Still, clearly there are thousands of good server jobs in Connecticu­t, fed by a robust culture of dining out — especially at higher-end, full-service restaurant­s.

“I may be overly optimistic, but I think that there’s a path where we can agree on some common goals,” Adam Halberg, CEO of Barcelona Wine Bar, with 19 restaurant­s in the United States, five in Connecticu­t, told the committee. “I think we can all agree that people who work, whether it’s in restaurant­s or other industries, deserve high quality, good paying jobs, a reasonable income that is far from the poverty line.”

Funny, that sounds like the last line of the introducti­on in Jayaraman’s “One Fair Wage,” in which she said the pandemic revealed deep inequities and created opportunit­ies for lasting change. “There is no going back — we can only go forward together and reimagine an economy in which all thrive.”

But how? “Removing the tipped minimum wage without a cohesive plan, to my mind will result in increased service charges, increased menu prices, increased replacemen­t of people with technology and potentiall­y increased income inequality,” Halberg said. “It will not increase earnings for most currently tipped employees.”

Halberg and other restaurant executives suggested the top places would still thrive, the lower-priced restaurant­s would decrease service and, Halberg said, “the middle will start to hollow out.” In other words, a policy designed to eliminate economic injustice would lead to more economic inequality in the restaurant world.

A companion bill, which would force larger businesses to set schedules well in advance for employees, also drew praise from the activists and scorn from the industry.

When it comes to ending the sub-minimum wage, we ought to know enough from the seven states to be able to draw conclusion­s. One wage is obviously simpler. It could lead to higher prices at least at first — although Jayaraman said data shows the increases are not dramatic — and it would squeeze restaurant­s that are barely hanging on. But it would benefit more workers in an industry that can be brutal.
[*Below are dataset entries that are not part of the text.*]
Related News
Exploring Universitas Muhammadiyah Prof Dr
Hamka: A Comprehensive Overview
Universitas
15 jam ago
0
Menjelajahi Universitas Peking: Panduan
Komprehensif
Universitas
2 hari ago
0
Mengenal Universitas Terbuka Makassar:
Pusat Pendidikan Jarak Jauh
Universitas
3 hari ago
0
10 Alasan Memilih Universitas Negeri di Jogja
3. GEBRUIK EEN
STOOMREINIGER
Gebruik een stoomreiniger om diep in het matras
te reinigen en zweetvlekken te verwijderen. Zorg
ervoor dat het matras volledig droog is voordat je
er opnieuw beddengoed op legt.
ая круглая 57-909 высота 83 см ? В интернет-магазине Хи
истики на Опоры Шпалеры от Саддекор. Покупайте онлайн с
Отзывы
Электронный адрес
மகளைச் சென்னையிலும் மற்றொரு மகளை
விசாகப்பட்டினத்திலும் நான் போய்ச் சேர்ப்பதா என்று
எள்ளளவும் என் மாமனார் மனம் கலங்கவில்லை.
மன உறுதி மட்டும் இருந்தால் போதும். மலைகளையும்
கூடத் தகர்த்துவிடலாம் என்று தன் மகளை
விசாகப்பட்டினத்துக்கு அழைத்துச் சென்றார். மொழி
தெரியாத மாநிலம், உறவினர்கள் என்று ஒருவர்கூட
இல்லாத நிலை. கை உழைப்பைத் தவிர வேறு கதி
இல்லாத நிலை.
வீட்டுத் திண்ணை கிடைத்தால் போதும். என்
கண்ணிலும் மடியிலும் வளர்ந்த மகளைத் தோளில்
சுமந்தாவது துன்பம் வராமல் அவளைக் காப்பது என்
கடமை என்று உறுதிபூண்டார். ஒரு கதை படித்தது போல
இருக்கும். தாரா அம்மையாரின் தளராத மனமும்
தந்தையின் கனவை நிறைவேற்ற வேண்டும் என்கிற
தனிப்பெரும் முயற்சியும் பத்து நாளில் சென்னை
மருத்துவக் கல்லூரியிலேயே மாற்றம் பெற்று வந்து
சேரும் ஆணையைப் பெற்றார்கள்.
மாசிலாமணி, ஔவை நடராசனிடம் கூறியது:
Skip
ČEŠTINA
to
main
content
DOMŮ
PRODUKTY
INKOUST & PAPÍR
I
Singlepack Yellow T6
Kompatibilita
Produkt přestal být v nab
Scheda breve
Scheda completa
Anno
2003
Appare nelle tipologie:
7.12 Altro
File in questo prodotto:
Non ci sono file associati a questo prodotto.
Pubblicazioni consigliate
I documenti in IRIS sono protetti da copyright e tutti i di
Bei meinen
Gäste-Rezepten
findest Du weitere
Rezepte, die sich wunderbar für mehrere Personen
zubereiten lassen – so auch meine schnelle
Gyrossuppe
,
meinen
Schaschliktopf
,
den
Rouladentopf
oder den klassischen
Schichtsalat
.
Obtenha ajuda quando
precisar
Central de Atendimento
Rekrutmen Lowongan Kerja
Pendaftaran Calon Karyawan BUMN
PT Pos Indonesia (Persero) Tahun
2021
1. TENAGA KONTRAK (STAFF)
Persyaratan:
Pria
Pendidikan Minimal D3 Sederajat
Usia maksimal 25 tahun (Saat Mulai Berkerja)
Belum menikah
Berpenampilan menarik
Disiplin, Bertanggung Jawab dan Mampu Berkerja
At the Blue Plate on Friday, it seemed like state Reps. Kara Rochelle, D-Ansonia; Robyn Porter, D-New Haven; Corey Paris, D-Stamford; Jillian Gilchrest, D-West Hartford; and Sen. Julie Kushner, D-Danbury, had done this job before. Some of them had.

“I haven’t made any big blunders yet today,” Kushner said, “but I know that when you do, that can cost you dearly in tips.”

“The good thing,” said Shellye Davis, executive vice president of the Connecticu­t AFL-CIO, which is strongly working the bill, “they won’t have to count on their tips to pay their bills.”